Solve the logarithmic equation for x. (Enter your answers as a comma-separated list.)
log2(x + 17) − log2(x − 2) = 1
2 is the base for the log.
using our rules of logs , which you should have at your fingertips,
log2 ( (x+17)/(x-2) ) = 1
so
(x+17)/(x-2) = 2^1
solve for x , remember x> 2 for the log to be defined.
Oh logarithmic equations, always trying to be sneaky. Alright, let's solve this one step at a time.

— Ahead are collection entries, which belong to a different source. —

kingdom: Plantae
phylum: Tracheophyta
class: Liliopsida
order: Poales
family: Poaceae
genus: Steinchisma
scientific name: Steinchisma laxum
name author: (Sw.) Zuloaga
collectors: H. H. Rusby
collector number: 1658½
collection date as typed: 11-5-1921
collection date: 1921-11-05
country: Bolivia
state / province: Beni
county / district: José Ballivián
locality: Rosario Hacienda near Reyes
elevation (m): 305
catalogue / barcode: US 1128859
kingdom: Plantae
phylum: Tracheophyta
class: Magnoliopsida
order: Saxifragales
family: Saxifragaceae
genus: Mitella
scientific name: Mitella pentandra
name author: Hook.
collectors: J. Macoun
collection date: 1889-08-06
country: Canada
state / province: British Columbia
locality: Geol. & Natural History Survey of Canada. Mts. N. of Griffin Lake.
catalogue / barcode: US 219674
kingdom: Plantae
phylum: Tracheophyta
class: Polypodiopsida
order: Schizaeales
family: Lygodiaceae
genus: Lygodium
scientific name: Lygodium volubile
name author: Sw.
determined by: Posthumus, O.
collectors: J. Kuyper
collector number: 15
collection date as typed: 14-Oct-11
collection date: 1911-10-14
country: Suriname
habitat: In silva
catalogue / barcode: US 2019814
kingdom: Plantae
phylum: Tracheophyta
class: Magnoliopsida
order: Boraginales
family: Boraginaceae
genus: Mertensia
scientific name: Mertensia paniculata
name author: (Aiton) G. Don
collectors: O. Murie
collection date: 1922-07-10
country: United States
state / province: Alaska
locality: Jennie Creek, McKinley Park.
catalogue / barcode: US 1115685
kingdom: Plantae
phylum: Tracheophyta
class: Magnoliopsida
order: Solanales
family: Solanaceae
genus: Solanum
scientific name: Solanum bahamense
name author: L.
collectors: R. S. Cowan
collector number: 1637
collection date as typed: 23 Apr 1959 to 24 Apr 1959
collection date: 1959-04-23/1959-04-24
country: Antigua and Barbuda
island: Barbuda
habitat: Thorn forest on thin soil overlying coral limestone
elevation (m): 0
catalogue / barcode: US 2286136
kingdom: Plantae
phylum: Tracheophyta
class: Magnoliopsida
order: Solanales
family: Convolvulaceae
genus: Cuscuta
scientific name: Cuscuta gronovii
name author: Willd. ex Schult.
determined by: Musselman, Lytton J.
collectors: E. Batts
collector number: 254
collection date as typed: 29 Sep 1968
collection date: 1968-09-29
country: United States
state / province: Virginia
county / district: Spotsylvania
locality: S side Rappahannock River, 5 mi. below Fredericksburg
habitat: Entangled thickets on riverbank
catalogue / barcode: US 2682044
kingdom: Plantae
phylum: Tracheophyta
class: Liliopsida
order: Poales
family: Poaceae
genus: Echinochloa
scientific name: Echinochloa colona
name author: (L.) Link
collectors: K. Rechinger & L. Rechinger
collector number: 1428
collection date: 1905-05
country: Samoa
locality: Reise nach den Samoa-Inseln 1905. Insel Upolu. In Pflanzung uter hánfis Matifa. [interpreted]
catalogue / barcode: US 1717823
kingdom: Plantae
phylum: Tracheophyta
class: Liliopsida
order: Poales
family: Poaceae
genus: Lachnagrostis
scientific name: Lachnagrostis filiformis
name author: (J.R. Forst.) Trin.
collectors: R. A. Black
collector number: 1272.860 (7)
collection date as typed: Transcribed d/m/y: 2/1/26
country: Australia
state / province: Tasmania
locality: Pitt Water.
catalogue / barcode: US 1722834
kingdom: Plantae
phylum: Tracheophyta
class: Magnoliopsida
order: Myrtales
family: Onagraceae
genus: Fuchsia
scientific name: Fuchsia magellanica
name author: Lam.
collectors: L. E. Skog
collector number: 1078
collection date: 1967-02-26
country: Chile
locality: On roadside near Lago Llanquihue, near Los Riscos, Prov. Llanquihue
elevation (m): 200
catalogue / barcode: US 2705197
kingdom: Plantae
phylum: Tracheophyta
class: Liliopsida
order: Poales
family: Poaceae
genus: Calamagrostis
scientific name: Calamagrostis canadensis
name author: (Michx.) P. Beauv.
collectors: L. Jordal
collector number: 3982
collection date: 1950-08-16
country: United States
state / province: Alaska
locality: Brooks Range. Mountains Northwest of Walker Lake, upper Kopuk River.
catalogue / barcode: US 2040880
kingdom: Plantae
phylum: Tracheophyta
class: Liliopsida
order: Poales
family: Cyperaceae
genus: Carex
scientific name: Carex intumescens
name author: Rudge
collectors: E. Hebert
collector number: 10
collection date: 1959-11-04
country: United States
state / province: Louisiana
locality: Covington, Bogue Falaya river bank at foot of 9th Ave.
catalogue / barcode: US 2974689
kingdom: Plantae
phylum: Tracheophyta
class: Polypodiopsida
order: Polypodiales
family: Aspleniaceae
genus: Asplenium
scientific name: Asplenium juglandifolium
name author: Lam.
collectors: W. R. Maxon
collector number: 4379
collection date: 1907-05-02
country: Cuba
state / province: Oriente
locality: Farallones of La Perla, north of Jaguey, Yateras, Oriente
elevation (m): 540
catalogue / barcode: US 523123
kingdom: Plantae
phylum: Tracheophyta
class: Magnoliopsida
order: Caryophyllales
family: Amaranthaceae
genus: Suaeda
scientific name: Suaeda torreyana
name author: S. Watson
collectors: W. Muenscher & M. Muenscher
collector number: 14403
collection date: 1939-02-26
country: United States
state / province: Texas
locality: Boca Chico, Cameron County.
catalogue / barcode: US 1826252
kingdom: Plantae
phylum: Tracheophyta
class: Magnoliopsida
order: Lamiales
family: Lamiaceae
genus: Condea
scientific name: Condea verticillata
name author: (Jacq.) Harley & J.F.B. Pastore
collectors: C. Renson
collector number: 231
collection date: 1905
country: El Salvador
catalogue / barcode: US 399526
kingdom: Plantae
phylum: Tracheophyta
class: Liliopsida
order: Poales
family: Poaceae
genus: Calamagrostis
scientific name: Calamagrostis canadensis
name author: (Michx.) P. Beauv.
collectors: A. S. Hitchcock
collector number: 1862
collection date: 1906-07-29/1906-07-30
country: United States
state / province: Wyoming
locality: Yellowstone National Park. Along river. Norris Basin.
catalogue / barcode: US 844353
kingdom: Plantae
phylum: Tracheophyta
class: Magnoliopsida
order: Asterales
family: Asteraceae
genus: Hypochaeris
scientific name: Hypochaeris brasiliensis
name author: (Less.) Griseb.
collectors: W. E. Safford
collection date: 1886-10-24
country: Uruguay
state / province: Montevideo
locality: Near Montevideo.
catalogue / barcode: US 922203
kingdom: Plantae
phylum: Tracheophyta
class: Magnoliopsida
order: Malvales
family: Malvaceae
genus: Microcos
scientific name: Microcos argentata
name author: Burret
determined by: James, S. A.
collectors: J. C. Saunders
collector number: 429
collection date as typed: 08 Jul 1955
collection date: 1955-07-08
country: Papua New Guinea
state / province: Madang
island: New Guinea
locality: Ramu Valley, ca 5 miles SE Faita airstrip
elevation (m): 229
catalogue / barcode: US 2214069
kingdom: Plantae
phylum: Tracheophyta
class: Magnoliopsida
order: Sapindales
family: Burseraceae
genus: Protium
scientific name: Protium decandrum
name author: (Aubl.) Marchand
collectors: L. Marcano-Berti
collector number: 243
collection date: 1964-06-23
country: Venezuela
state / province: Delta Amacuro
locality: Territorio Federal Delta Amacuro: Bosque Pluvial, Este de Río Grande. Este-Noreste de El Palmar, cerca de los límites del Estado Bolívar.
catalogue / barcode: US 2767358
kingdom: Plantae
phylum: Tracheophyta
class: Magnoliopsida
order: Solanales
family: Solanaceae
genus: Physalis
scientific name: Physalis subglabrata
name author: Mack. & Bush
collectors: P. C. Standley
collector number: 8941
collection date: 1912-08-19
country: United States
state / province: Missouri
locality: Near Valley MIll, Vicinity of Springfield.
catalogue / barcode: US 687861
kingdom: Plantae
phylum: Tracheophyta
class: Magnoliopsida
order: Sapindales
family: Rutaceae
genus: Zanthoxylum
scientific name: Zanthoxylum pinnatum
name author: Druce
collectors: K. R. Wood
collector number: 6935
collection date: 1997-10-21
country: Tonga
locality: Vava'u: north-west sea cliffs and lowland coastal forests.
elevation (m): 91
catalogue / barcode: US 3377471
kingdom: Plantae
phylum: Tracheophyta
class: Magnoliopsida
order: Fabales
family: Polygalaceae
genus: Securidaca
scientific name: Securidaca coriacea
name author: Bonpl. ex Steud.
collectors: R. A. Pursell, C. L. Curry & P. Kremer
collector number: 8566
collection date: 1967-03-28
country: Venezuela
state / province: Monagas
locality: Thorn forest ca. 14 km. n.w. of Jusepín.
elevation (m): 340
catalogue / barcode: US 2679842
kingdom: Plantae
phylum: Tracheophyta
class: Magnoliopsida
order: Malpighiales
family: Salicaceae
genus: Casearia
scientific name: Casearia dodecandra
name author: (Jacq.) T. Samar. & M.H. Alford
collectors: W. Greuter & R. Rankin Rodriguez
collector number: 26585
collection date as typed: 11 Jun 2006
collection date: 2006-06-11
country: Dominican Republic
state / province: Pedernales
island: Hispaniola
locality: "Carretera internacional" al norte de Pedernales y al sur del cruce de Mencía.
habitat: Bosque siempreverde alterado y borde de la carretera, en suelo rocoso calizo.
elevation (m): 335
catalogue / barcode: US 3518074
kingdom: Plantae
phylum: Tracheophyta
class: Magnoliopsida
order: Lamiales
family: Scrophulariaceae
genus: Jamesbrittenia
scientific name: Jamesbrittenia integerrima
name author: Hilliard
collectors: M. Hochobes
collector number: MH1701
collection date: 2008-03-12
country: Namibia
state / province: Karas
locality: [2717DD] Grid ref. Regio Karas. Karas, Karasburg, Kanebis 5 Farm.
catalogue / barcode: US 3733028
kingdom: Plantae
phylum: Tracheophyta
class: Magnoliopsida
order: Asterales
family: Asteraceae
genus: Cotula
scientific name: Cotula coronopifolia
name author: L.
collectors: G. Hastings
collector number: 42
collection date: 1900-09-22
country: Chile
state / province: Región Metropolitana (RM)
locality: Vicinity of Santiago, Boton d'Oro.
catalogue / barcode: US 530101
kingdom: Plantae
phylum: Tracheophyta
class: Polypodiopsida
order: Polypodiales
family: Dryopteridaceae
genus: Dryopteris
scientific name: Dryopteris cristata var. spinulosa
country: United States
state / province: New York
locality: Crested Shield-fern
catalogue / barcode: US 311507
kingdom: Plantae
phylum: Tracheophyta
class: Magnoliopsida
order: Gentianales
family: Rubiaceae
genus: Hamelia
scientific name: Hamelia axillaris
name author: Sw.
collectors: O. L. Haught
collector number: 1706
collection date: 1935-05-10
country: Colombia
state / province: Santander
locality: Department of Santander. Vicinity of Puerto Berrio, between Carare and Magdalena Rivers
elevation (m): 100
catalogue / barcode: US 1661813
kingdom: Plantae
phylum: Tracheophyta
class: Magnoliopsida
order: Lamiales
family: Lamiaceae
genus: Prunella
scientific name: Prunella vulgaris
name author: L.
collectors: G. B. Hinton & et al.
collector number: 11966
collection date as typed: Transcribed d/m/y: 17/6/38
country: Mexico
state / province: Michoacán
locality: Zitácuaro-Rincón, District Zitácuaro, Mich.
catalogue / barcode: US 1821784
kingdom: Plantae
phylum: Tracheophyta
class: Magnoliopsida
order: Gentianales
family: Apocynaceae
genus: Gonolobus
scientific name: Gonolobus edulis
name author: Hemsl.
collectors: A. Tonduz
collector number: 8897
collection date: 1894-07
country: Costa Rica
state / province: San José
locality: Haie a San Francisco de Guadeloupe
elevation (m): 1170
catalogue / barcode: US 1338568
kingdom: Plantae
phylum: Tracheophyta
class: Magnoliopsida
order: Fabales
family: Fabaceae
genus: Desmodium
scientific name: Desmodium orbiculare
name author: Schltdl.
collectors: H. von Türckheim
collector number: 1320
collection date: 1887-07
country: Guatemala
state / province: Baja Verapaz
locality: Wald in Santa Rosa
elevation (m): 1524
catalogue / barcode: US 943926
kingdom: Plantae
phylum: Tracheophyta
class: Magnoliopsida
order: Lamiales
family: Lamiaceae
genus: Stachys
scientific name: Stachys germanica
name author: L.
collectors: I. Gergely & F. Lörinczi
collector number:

First, let's use a little log magic to simplify the equation. We can use the quotient rule for logarithms, which says that log(A) - log(B) is equal to log(A/B). So, our equation becomes:
log2((x + 17)/(x - 2)) = 1
Now, we can use the fact that log2(2^k) = k to rewrite the equation as an exponential equation:
2^1 = (x + 17)/(x - 2)
Simplifying further:
2 = (x + 17)/(x - 2)
Now, let's get rid of that pesky fraction by multiplying both sides of the equation by (x - 2):
2(x - 2) = x + 17
Expanding:
2x - 4 = x + 17
Moving things around a bit:
2x - x = 17 + 4
x = 21
So the solution to the equation is x = 21. Ta-da!
To solve the equation log2(x + 17) - log2(x - 2) = 1, we can use properties of logarithms.
The first property states that loga(b) - loga(c) = loga(b/c).
Applying this property to the given equation, we have:
log2(x + 17) - log2(x - 2) = log2[(x + 17)/(x - 2)] = 1
Now, we can rewrite the equation in exponential form:
2^1 = (x + 17)/(x - 2)
Simplifying, we have:
2 = (x + 17)/(x - 2)
Next, we can cross-multiply and solve for x:
2(x - 2) = x + 17
2x - 4 = x + 17
2x - x = 17 + 4
x = 21
Therefore, the solution to the equation log2(x + 17) - log2(x - 2) = 1 is x = 21.
To solve the logarithmic equation, we will use the properties of logarithms.
Step 1: Apply the quotient rule of logarithms. According to the quotient rule, log(base b)(a) - log(base b)(c) = log(base b)(a/c).
Applying the quotient rule to the given equation, we can rewrite it as:
log2((x + 17)/(x - 2)) = 1
Step 2: Convert the logarithmic equation to exponential form. In exponential form, the equation would be:
2^1 = (x + 17)/(x - 2)
Simplifying the equation:
2 = (x + 17)/(x - 2)
Step 3: Solve the equation by cross-multiplication.
2(x - 2) = x + 17
2x - 4 = x + 17
Step 4: Solve for x.
2x - x = 17 + 4
x = 21
Therefore, the solution to the logarithmic equation log2(x + 17) - log2(x - 2) = 1 is x = 21.